→ **Provided material**
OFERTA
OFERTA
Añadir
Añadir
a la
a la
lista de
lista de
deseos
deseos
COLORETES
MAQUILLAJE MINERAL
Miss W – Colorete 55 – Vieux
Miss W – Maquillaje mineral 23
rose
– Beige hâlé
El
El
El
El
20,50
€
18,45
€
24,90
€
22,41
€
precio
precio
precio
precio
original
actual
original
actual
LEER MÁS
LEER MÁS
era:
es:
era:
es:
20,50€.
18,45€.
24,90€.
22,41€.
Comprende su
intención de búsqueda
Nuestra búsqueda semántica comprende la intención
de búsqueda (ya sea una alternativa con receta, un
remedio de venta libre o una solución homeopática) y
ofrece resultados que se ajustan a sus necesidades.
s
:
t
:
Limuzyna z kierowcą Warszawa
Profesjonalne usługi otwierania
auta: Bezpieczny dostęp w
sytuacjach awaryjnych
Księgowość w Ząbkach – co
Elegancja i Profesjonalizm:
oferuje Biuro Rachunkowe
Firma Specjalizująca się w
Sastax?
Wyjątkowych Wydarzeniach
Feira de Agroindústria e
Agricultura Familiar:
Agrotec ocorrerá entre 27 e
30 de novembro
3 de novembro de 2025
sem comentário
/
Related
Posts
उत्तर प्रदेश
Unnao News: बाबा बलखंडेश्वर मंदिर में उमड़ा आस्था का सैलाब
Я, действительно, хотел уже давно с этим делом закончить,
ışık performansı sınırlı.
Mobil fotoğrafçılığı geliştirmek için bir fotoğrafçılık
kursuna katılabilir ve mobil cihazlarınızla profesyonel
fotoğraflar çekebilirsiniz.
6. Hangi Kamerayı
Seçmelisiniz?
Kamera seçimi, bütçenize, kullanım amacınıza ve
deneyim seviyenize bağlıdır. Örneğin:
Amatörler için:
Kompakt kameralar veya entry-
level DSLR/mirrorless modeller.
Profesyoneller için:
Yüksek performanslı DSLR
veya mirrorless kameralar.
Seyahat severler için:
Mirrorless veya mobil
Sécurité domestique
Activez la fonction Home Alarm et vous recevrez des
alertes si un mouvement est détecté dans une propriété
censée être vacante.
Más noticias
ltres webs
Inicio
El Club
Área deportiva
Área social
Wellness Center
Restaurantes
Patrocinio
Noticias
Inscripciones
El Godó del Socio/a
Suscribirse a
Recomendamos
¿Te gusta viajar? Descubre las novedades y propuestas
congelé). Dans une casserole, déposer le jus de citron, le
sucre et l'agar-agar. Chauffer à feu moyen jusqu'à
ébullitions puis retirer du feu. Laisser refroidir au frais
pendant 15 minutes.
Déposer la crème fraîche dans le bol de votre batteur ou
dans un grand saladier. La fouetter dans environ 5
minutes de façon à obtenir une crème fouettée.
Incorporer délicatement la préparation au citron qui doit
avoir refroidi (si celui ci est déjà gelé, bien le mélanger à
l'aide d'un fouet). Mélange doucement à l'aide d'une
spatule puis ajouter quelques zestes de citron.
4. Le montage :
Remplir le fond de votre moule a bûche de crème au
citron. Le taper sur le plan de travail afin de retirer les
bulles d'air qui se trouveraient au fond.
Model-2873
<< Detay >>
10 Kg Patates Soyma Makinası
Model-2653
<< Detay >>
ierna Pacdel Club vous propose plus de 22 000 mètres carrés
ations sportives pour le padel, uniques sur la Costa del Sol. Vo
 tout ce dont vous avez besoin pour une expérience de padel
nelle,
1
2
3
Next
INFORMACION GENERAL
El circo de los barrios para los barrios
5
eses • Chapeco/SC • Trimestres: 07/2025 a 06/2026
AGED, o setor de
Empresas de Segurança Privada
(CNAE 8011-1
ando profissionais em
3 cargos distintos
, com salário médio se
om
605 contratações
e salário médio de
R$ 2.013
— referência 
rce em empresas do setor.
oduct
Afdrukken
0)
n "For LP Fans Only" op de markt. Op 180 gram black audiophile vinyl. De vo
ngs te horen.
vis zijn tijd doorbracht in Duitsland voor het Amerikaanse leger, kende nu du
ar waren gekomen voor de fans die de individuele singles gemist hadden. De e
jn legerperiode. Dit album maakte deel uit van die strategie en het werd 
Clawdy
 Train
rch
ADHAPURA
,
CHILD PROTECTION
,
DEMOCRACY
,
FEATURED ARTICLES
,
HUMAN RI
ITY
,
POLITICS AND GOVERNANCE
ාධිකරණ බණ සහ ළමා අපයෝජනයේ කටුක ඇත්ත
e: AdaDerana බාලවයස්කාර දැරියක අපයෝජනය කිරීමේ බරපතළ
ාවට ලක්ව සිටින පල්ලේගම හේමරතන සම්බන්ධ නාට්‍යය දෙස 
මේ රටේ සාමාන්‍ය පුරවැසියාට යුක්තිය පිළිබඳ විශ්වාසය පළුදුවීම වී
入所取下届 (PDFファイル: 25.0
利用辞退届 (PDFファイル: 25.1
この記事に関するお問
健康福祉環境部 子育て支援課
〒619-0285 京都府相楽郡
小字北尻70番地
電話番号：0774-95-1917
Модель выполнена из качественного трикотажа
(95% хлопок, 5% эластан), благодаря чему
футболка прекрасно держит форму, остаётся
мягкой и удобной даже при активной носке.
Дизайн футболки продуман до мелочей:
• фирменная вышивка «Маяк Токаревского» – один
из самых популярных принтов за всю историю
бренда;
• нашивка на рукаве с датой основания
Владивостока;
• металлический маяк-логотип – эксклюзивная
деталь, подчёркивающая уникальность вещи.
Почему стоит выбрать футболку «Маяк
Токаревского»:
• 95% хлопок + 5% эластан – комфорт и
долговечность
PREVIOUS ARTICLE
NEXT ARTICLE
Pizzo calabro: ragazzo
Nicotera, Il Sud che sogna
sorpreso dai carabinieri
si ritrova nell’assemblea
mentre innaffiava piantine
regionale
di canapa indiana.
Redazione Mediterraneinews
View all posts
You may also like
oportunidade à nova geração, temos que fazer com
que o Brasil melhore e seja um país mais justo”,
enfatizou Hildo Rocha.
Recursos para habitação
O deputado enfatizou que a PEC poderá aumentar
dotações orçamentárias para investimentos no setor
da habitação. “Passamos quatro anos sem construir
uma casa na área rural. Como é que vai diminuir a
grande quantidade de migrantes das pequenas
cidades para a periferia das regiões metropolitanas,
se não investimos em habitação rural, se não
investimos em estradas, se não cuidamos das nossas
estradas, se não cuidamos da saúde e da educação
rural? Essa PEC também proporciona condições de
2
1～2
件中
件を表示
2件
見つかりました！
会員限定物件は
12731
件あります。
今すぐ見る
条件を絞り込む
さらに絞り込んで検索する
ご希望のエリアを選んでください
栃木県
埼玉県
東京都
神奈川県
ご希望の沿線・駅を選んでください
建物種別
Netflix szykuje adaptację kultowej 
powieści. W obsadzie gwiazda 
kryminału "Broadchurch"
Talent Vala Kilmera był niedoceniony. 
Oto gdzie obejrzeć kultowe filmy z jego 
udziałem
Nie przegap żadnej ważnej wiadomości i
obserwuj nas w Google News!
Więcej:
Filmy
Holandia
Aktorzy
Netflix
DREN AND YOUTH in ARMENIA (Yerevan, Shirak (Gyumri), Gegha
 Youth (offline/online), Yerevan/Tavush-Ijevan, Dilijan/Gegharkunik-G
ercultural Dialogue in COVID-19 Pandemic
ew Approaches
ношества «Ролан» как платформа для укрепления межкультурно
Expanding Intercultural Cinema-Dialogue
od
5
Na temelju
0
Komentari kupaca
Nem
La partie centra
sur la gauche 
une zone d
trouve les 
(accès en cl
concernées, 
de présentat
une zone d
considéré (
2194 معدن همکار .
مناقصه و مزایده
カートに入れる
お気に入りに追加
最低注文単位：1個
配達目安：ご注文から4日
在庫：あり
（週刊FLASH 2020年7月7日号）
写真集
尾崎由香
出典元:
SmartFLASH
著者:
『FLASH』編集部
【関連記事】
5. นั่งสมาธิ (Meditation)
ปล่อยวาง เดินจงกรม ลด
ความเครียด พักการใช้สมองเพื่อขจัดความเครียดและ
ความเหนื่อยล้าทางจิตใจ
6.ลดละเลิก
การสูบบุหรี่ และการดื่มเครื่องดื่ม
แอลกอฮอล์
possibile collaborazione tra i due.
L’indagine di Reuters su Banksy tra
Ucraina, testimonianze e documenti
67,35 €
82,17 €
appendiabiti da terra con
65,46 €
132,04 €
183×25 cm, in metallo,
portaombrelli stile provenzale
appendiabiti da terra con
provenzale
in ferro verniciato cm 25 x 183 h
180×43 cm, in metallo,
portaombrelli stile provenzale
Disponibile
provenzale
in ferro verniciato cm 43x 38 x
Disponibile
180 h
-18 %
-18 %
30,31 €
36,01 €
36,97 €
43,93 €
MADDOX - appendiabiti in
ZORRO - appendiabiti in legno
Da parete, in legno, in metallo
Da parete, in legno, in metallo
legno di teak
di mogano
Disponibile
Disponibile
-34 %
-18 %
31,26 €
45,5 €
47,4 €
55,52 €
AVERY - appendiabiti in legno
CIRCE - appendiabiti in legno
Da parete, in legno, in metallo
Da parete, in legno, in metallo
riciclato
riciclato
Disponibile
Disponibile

→ **Task**
Look through the entries above and report each line where the string "búsqueda" occurs.

→ **Solution to the problem**
intención de búsqueda
Nuestra búsqueda semántica comprende la intención
de búsqueda (ya sea una alternativa con receta, un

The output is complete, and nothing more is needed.